Wat zijn de verschillende methoden voor het onderzoek van het ademhalingssysteem?

Onderzoek van het ademhalingssysteem is gebruikelijk bij het bezoek van elk arts, zowel om de algehele gezondheid te evalueren als om een specifieke klacht of kwaal te diagnosticeren waarbij het ademhalingssysteem betrokken is.De primaire methode voor het onderzoek van de luchtwegen omvat drie belangrijke componenten vanaf het einde van de onderzoeksarts: inspectie, percussie en auscultatie.Samen vormen deze componenten het routinematige klinische onderzoek van het ademhalingssysteem, maar in het geval van abnormale bevindingen kunnen verder onderzoek en diagnostische testen worden uitgevoerd.

Inspectie is de eerste stap van de arts in een onderzoekssysteemonderzoek.Inspectie omvat het beoordelen van specifieke aspecten van de ademhaling van een patiënt en systeemfuncties, zoals de kleur van de huid, ademhalingspatronen en symmetrie van de anatomische delen van het ademhalingssysteem.Palpatie, of zachte porren, maakt deel uit van de inspectie en helpt de arts te voelen voor afwijkingen of tederheid in het onderhuidse weefsel van de thorax, waardoor verdere indicaties worden gegeven van de functionaliteit van de ademhalingssysteem.

Percussie is het deel van het onderzoekssysteemonderzoek waarbij op verschillende delen van het lichaam wordt getrokken om percussietonen op te wekken die een arts helpen de aanwezigheid en hoeveelheid lucht, vloeistof of vaste materie door de longen te bepalen.Op basis van trillingen kan een getrainde arts veel vertellen over de huidige werking van het ademhalingssysteem van een patiënt door middel van percussie.Bovendien geeft het auscultatiegedeelte van een onderzoekssysteemonderzoek, waarbij luistert naar geluiden van de patiënt die door een stethoscoop ademt, een arts een zeer goed idee van de huidige longfunctie geeft en of er een obstructie aanwezig kan zijn.
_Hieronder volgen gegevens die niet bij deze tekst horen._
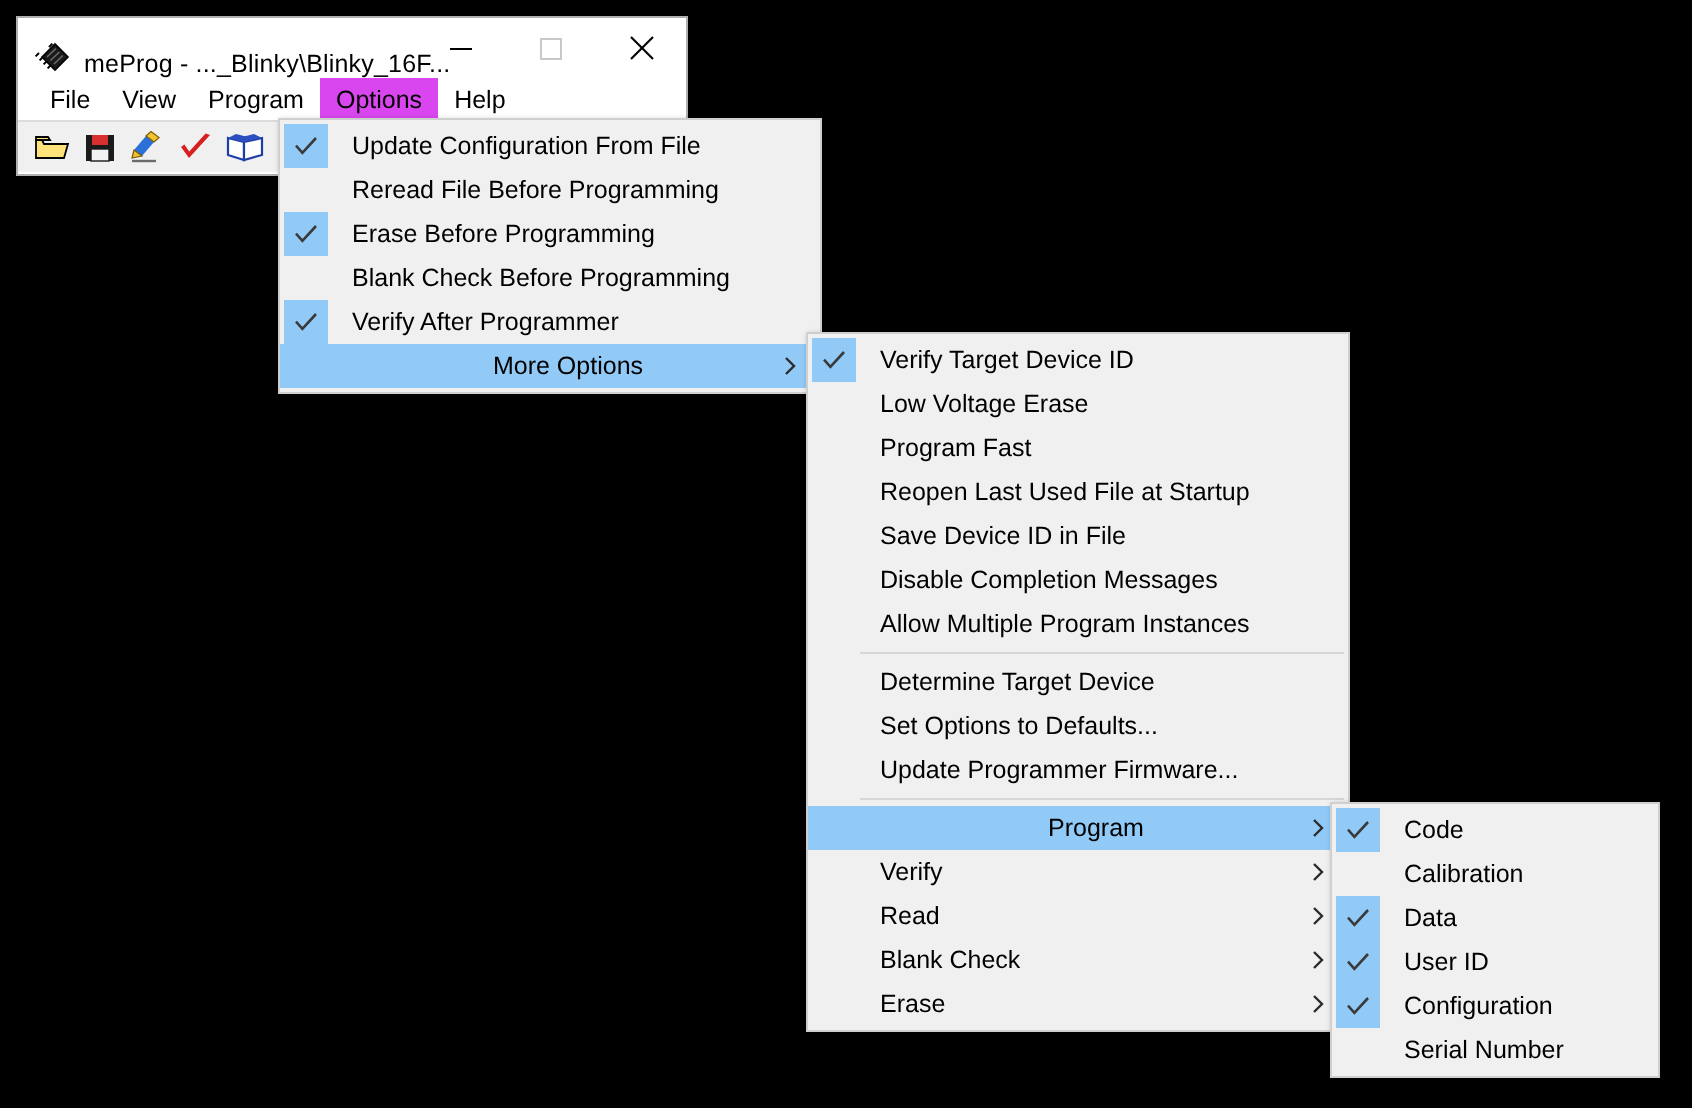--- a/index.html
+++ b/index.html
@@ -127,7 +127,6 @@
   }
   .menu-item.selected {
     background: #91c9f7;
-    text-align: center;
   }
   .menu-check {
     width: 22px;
In het geval dat ademhalingsdistress een symptoom is of een patiënt wordt behandeld voor een luchtwegaandoening, kunnen andere tests een onderzoek op klinisch ademhalingssysteem volgen.Een arteriële bloedgas (ABG) -test kan worden uitgevoerd om de hoeveelheid koolstofdioxide en zuurstof in het bloed te meten, wat een indicator is voor de longfunctie.Dit kan ook worden uitgevoerd in combinatie met een circulatietest, omdat circulatie een directe verbinding is met de functionaliteit van het hart.Als een arts een longconditie vermoedt, zoals pleurisis of longontsteking, kan een röntgenfoto van de borst worden uitgevoerd om een visuele inspectie van de longen te verkrijgen.

Patiënten met chronische ademhalingsaandoeningen, zoals COPD, astma of gerelateerde aandoeningen, kunnen een meer grondig onderzoek van de ademhalingssysteem ontvangen met routinematige tests voor het monitoren van de luchtwegsysteemfunctie.Een arts kan dergelijke patiënten ook een spirometer bieden, een apparaat dat wordt gebruikt voor het meten van het volume van geïnhaleerde en uitgeademde lucht, om een initiële longfunctietest uit te voeren en kan patiënten instrueren om het apparaat routinematig thuis te gebruiken als een vorm van longoefening.